YOUR GOAL – Copy every line of the items below word for word.

-----

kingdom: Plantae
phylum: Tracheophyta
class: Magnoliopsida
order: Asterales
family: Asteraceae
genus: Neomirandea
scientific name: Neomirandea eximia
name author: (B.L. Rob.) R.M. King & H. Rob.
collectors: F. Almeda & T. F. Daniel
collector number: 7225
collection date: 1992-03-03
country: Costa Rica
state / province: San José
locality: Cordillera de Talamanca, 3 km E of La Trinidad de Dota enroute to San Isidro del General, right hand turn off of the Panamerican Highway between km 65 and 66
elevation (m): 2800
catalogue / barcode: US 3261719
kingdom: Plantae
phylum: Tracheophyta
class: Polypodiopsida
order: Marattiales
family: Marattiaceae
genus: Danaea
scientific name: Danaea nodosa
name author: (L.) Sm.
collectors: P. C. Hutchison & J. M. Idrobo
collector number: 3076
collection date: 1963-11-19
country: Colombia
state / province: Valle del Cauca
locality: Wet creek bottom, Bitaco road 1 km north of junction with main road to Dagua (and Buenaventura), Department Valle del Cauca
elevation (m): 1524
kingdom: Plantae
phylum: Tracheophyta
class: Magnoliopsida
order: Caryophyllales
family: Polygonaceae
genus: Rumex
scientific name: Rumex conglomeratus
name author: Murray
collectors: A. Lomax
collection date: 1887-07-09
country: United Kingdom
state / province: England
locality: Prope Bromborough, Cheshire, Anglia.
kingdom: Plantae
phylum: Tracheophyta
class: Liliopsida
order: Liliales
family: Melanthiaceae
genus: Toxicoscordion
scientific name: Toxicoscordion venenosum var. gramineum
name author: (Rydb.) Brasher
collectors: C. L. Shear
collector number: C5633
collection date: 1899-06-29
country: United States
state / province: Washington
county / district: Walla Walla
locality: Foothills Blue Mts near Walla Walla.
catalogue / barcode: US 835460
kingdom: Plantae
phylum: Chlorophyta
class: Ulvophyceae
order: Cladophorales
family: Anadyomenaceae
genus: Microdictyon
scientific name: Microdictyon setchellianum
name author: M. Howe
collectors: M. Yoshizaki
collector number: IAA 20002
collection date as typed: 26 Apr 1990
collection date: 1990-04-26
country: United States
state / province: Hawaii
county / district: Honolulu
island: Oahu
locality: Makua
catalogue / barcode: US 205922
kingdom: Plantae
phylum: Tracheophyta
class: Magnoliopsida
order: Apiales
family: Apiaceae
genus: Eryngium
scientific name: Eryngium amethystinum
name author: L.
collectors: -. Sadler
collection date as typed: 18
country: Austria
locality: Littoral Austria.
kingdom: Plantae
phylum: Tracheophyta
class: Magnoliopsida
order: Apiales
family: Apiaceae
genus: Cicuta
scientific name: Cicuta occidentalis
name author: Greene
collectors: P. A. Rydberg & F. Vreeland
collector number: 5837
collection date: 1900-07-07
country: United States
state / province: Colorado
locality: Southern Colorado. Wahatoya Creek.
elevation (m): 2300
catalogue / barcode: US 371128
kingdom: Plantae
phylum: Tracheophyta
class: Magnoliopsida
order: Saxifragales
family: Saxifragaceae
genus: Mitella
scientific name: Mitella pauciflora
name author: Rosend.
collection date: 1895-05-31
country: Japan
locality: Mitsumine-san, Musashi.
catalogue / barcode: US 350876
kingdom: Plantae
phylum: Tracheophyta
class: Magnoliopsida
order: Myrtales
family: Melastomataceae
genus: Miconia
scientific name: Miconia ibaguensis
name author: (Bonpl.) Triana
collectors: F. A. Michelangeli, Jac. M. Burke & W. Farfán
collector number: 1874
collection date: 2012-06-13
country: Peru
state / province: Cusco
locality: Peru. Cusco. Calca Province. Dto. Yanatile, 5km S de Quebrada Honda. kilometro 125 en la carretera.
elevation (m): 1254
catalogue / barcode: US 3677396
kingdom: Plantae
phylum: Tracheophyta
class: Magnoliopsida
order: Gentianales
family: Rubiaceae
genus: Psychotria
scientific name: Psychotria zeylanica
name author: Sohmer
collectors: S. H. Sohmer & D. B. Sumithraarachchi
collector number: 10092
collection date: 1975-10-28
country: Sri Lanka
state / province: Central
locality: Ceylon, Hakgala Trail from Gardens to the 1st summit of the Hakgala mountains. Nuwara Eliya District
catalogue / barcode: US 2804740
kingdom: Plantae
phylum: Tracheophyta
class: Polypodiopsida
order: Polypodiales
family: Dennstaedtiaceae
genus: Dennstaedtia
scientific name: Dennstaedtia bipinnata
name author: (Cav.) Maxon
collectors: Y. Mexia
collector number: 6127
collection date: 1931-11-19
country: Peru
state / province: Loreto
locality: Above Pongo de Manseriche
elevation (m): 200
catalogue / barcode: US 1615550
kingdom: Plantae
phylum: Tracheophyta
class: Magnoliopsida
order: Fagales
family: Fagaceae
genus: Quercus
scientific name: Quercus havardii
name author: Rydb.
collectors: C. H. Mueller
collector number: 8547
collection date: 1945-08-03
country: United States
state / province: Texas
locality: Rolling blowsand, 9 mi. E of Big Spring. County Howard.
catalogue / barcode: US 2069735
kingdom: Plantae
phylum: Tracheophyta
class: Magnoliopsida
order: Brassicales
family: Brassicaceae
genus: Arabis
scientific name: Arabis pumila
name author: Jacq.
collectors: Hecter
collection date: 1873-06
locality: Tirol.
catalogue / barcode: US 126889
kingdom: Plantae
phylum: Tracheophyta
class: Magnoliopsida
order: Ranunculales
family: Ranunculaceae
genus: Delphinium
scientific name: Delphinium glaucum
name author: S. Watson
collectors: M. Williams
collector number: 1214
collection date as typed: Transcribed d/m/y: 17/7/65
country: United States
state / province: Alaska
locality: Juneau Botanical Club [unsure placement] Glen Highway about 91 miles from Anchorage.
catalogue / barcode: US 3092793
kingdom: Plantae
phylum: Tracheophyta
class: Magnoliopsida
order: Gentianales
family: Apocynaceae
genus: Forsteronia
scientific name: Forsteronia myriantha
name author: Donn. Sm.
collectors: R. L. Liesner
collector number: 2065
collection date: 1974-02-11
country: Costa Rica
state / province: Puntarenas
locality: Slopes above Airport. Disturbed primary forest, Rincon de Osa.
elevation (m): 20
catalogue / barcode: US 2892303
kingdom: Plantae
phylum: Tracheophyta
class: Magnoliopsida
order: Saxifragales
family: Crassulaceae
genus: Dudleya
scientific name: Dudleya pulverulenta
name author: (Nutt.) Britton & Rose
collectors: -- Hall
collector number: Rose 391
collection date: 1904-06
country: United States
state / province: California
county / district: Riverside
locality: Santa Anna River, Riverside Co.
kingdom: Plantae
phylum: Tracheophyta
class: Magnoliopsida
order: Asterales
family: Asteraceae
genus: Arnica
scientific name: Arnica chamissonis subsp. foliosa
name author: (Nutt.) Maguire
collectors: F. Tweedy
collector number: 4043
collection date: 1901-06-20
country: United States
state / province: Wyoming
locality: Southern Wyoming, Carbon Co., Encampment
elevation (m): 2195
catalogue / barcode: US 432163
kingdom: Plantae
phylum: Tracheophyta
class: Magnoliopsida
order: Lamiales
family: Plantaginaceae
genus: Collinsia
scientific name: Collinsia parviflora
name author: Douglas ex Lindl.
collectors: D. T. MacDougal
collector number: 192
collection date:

-----

RESPONSE BELOW –
kingdom: Plantae
phylum: Tracheophyta
class: Magnoliopsida
order: Asterales
family: Asteraceae
genus: Neomirandea
scientific name: Neomirandea eximia
name author: (B.L. Rob.) R.M. King & H. Rob.
collectors: F. Almeda & T. F. Daniel
collector number: 7225
collection date: 1992-03-03
country: Costa Rica
state / province: San José
locality: Cordillera de Talamanca, 3 km E of La Trinidad de Dota enroute to San Isidro del General, right hand turn off of the Panamerican Highway between km 65 and 66
elevation (m): 2800
catalogue / barcode: US 3261719
kingdom: Plantae
phylum: Tracheophyta
class: Polypodiopsida
order: Marattiales
family: Marattiaceae
genus: Danaea
scientific name: Danaea nodosa
name author: (L.) Sm.
collectors: P. C. Hutchison & J. M. Idrobo
collector number: 3076
collection date: 1963-11-19
country: Colombia
state / province: Valle del Cauca
locality: Wet creek bottom, Bitaco road 1 km north of junction with main road to Dagua (and Buenaventura), Department Valle del Cauca
elevation (m): 1524
kingdom: Plantae
phylum: Tracheophyta
class: Magnoliopsida
order: Caryophyllales
family: Polygonaceae
genus: Rumex
scientific name: Rumex conglomeratus
name author: Murray
collectors: A. Lomax
collection date: 1887-07-09
country: United Kingdom
state / province: England
locality: Prope Bromborough, Cheshire, Anglia.
kingdom: Plantae
phylum: Tracheophyta
class: Liliopsida
order: Liliales
family: Melanthiaceae
genus: Toxicoscordion
scientific name: Toxicoscordion venenosum var. gramineum
name author: (Rydb.) Brasher
collectors: C. L. Shear
collector number: C5633
collection date: 1899-06-29
country: United States
state / province: Washington
county / district: Walla Walla
locality: Foothills Blue Mts near Walla Walla.
catalogue / barcode: US 835460
kingdom: Plantae
phylum: Chlorophyta
class: Ulvophyceae
order: Cladophorales
family: Anadyomenaceae
genus: Microdictyon
scientific name: Microdictyon setchellianum
name author: M. Howe
collectors: M. Yoshizaki
collector number: IAA 20002
collection date as typed: 26 Apr 1990
collection date: 1990-04-26
country: United States
state / province: Hawaii
county / district: Honolulu
island: Oahu
locality: Makua
catalogue / barcode: US 205922
kingdom: Plantae
phylum: Tracheophyta
class: Magnoliopsida
order: Apiales
family: Apiaceae
genus: Eryngium
scientific name: Eryngium amethystinum
name author: L.
collectors: -. Sadler
collection date as typed: 18
country: Austria
locality: Littoral Austria.
kingdom: Plantae
phylum: Tracheophyta
class: Magnoliopsida
order: Apiales
family: Apiaceae
genus: Cicuta
scientific name: Cicuta occidentalis
name author: Greene
collectors: P. A. Rydberg & F. Vreeland
collector number: 5837
collection date: 1900-07-07
country: United States
state / province: Colorado
locality: Southern Colorado. Wahatoya Creek.
elevation (m): 2300
catalogue / barcode: US 371128
kingdom: Plantae
phylum: Tracheophyta
class: Magnoliopsida
order: Saxifragales
family: Saxifragaceae
genus: Mitella
scientific name: Mitella pauciflora
name author: Rosend.
collection date: 1895-05-31
country: Japan
locality: Mitsumine-san, Musashi.
catalogue / barcode: US 350876
kingdom: Plantae
phylum: Tracheophyta
class: Magnoliopsida
order: Myrtales
family: Melastomataceae
genus: Miconia
scientific name: Miconia ibaguensis
name author: (Bonpl.) Triana
collectors: F. A. Michelangeli, Jac. M. Burke & W. Farfán
collector number: 1874
collection date: 2012-06-13
country: Peru
state / province: Cusco
locality: Peru. Cusco. Calca Province. Dto. Yanatile, 5km S de Quebrada Honda. kilometro 125 en la carretera.
elevation (m): 1254
catalogue / barcode: US 3677396
kingdom: Plantae
phylum: Tracheophyta
class: Magnoliopsida
order: Gentianales
family: Rubiaceae
genus: Psychotria
scientific name: Psychotria zeylanica
name author: Sohmer
collectors: S. H. Sohmer & D. B. Sumithraarachchi
collector number: 10092
collection date: 1975-10-28
country: Sri Lanka
state / province: Central
locality: Ceylon, Hakgala Trail from Gardens to the 1st summit of the Hakgala mountains. Nuwara Eliya District
catalogue / barcode: US 2804740
kingdom: Plantae
phylum: Tracheophyta
class: Polypodiopsida
order: Polypodiales
family: Dennstaedtiaceae
genus: Dennstaedtia
scientific name: Dennstaedtia bipinnata
name author: (Cav.) Maxon
collectors: Y. Mexia
collector number: 6127
collection date: 1931-11-19
country: Peru
state / province: Loreto
locality: Above Pongo de Manseriche
elevation (m): 200
catalogue / barcode: US 1615550
kingdom: Plantae
phylum: Tracheophyta
class: Magnoliopsida
order: Fagales
family: Fagaceae
genus: Quercus
scientific name: Quercus havardii
name author: Rydb.
collectors: C. H. Mueller
collector number: 8547
collection date: 1945-08-03
country: United States
state / province: Texas
locality: Rolling blowsand, 9 mi. E of Big Spring. County Howard.
catalogue / barcode: US 2069735
kingdom: Plantae
phylum: Tracheophyta
class: Magnoliopsida
order: Brassicales
family: Brassicaceae
genus: Arabis
scientific name: Arabis pumila
name author: Jacq.
collectors: Hecter
collection date: 1873-06
locality: Tirol.
catalogue / barcode: US 126889
kingdom: Plantae
phylum: Tracheophyta
class: Magnoliopsida
order: Ranunculales
family: Ranunculaceae
genus: Delphinium
scientific name: Delphinium glaucum
name author: S. Watson
collectors: M. Williams
collector number: 1214
collection date as typed: Transcribed d/m/y: 17/7/65
country: United States
state / province: Alaska
locality: Juneau Botanical Club [unsure placement] Glen Highway about 91 miles from Anchorage.
catalogue / barcode: US 3092793
kingdom: Plantae
phylum: Tracheophyta
class: Magnoliopsida
order: Gentianales
family: Apocynaceae
genus: Forsteronia
scientific name: Forsteronia myriantha
name author: Donn. Sm.
collectors: R. L. Liesner
collector number: 2065
collection date: 1974-02-11
country: Costa Rica
state / province: Puntarenas
locality: Slopes above Airport. Disturbed primary forest, Rincon de Osa.
elevation (m): 20
catalogue / barcode: US 2892303
kingdom: Plantae
phylum: Tracheophyta
class: Magnoliopsida
order: Saxifragales
family: Crassulaceae
genus: Dudleya
scientific name: Dudleya pulverulenta
name author: (Nutt.) Britton & Rose
collectors: -- Hall
collector number: Rose 391
collection date: 1904-06
country: United States
state / province: California
county / district: Riverside
locality: Santa Anna River, Riverside Co.
kingdom: Plantae
phylum: Tracheophyta
class: Magnoliopsida
order: Asterales
family: Asteraceae
genus: Arnica
scientific name: Arnica chamissonis subsp. foliosa
name author: (Nutt.) Maguire
collectors: F. Tweedy
collector number: 4043
collection date: 1901-06-20
country: United States
state / province: Wyoming
locality: Southern Wyoming, Carbon Co., Encampment
elevation (m): 2195
catalogue / barcode: US 432163
kingdom: Plantae
phylum: Tracheophyta
class: Magnoliopsida
order: Lamiales
family: Plantaginaceae
genus: Collinsia
scientific name: Collinsia parviflora
name author: Douglas ex Lindl.
collectors: D. T. MacDougal
collector number: 192
collection date:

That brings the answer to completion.